Separation is this thinking: “I can’t bear it. It’s too much for me. Too dangerous.” Once this physical-mental resistance is directly discovered, it does not continue. Awareness takes its place. It’s like an exchange of energy…

The significant thing is not what it is that is touched and discovered but that there is no separation in being. Then whatever is touched changes. Whatever is there is not the same anymore when it is unconditionally allowed to be there in the fullness of awareness…

Toni Parker, The Light of Discovery

Not identifying with where we are today

We try to maintain a relaxed observing,  and not identify with our thoughts.

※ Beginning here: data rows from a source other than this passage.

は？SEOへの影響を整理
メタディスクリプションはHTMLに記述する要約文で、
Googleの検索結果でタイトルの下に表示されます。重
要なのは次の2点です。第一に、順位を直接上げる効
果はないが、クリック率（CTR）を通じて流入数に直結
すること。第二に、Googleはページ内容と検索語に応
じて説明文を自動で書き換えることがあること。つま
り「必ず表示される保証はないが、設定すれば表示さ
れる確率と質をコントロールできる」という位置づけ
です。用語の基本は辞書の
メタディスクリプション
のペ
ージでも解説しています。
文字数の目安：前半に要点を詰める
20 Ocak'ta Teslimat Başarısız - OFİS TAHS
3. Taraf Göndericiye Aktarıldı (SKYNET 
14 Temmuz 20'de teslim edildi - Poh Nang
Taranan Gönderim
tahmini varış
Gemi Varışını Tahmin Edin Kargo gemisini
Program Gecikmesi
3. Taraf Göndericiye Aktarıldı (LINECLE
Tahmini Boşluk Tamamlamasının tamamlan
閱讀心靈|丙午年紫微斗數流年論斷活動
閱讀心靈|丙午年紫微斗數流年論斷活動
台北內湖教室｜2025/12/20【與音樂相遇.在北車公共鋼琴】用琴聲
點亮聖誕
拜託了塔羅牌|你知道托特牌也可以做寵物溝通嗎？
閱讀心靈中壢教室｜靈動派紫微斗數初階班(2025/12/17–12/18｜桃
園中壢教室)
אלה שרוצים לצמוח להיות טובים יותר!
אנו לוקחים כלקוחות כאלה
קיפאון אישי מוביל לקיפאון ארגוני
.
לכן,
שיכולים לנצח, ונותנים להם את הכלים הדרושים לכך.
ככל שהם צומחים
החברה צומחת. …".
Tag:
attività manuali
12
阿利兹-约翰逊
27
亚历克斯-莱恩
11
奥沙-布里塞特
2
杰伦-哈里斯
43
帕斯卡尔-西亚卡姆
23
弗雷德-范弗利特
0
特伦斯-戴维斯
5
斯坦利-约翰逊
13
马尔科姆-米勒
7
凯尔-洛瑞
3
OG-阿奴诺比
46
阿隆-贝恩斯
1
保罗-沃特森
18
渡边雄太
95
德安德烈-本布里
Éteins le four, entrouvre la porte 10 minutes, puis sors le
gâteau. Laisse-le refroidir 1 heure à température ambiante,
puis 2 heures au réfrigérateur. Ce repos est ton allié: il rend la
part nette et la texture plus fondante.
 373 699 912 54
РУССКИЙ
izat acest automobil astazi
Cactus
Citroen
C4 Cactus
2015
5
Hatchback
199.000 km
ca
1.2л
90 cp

The heart of mindfulness practice:

To think ‘I am screwed up’, is a value judgement, isn’t it? ‘Screwed up’ makes the ‘I am’. It is identifying with a certain kind of condition, a feeling about oneself personally. If we leave off the ‘screwed up’ bit, we get more to the reality of the moment ― ‘Right now I am . . .’ and there is this sense of being here and now. This is a recognition of conscious experience as an entity. There is an entity but it is not personal any more; it is not ‘I am Ajahn Sumedho’ or ‘I am’ anything at all; it is just this sense of ‘I am’, of presence. Being a conscious entity is ― ‘like this’. Reflect on that and sustain it for a while, that sense of ‘I am’, without adding any personal conditions to it.

In this sense of ‘I am’, the body is ‘like this’. There is consciousness, there is the breath (one can be aware of just the breathing of the body, in-breathing and out-breathing.), there is the ‘sound of silence’, the background. And in this intuitive moment, one observes without adding any kind of personal quality.

Ajahn Sumedho, Try to have a Permanent Emotion.